Morgan Stanley: Visual data determines the future of AI, Tesla stands at the forefront of the "photon race"

Morgan Stanley's latest research report points out that companies like Tesla, Meta, and Figure AI are actively laying out the collection and utilization of visual data, forming a "photon race" for real-world visual data. The firm has given Tesla an "overweight" rating with a target price of $410, emphasizing the strategic value of visual data in AI training. Tesla plans to shift to "pure visual" training, using human video to learn and autonomously complete tasks, marking a significant adjustment in its training paradigm

According to the latest research report from Morgan Stanley, a "photon race" for real-world visual data is quietly emerging as multiple companies shift their resources and attention towards physical/embodied AI and robotics technology. In this context, the bank has given Tesla an "overweight" rating with a target price of $410.

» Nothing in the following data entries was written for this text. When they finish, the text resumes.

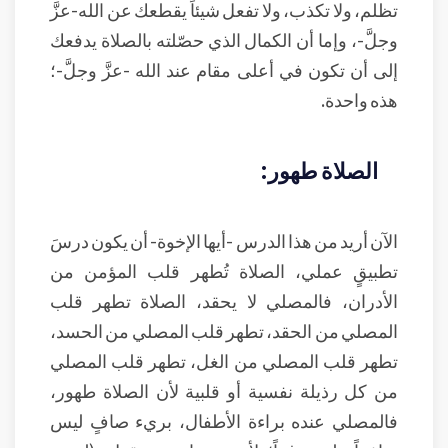
تظلم، ولا تكذب، ولا تفعل شيئاً يقطعك عن الله-عزَّ
وجلَّ-، وإما أن الكمال الذي حصّلته بالصلاة يدفعك
إلى أن تكون في أعلى مقام عند الله -عزَّ وجلَّ-؛
هذه واحدة.
الصلاة طهور:
الآن أريد من هذا الدرس -أيها الإخوة- أن يكون درسَ
تطبيقٍ عملي، الصلاة تُطهر قلب المؤمن من
الأدران، فالمصلي لا يحقد، الصلاة تطهر قلب
المصلي من الحقد، تطهر قلب المصلي من الحسد،
تطهر قلب المصلي من الغل، تطهر قلب المصلي
من كل رذيلة نفسية أو قلبية لأن الصلاة طهور،
فالمصلي عنده براءة الأطفال، بريء صافٍ ليس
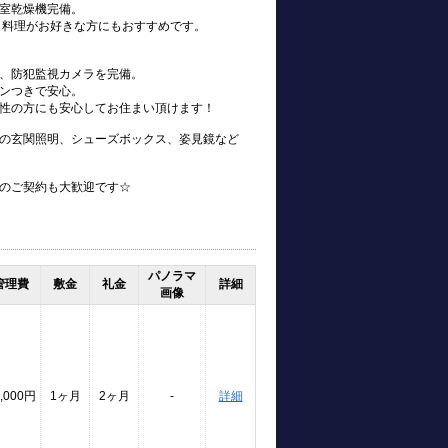
室乾燥機完備。
、料理がお好きな方にもおすすめです。
、防犯監視カメラを完備。
ンつきで安心。
性の方にも安心してお住まい頂けます！
の玄関照明、シューズボックス、姿見鏡など
のご契約も大歓迎です☆
パノラマ
管理費
敷金
礼金
詳細
画像
,000円
1ヶ月
2ヶ月
-
詳細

Companies like Tesla, Meta, and Figure AI are actively laying out their strategies for collecting and utilizing visual data through different paths. The bank emphasizes, "You can have all the computing resources in the world, but without visual data, you cannot train visual-language-action models (VLA)." Morgan Stanley points out that visual data has become the most scarce and strategically valuable resource in AI training.

Morgan Stanley illustrates the value of visual data with a vivid metaphor: a 600-pound bluefin tuna swimming far from the shore has zero value without a fishing boat and gear; however, if one has the capability to catch it, its value could reach up to $3.1 million. Similarly, if the world's visual data cannot be captured and processed, its value is also zero; but if it can be collected and processed on a large scale, its value will be immeasurable.

Tesla: Shifting to "Pure Vision" Training

In May 2025, the former head of Optimus at Tesla released a series of videos demonstrating how Optimus learns to complete tasks autonomously through human videos. These videos were shot from a first-person perspective (with the camera on the demonstrator), but the ultimate goal is to shift to third-person perspectives obtained through "random cameras" and internet videos.

"Telsa is reportedly shifting to a 'pure vision' approach to pre-train Optimus, no longer using wearable motion capture suits and VR remote operators, but instead recording videos of workers performing tasks as training data."

This shift marks a significant adjustment in Tesla's training paradigm, highlighting the core role of visual data in robotic behavior imitation and generalization capabilities.

The bank expects that in the future, visual data will not only be used for training models but also for building "robot training gyms" (simulated environments) to iterate billions of scenarios in the digital world. Tesla owners, while driving, are not only moving in physical space but also "playing video games," feeding data to the simulated world to train the latest FSD model; Meta glasses users are teaching models how to play the piano, knit, pour coffee, or take out the trash.

Morgan Stanley emphasizes that visual data is the core resource for training the next generation of AI models, and its value is being redefined. Companies like Tesla, Meta, and Figure AI are advancing their data collection strategies through different paths, from vehicles and glasses to real estate, all vying for the leading position in this "photon race."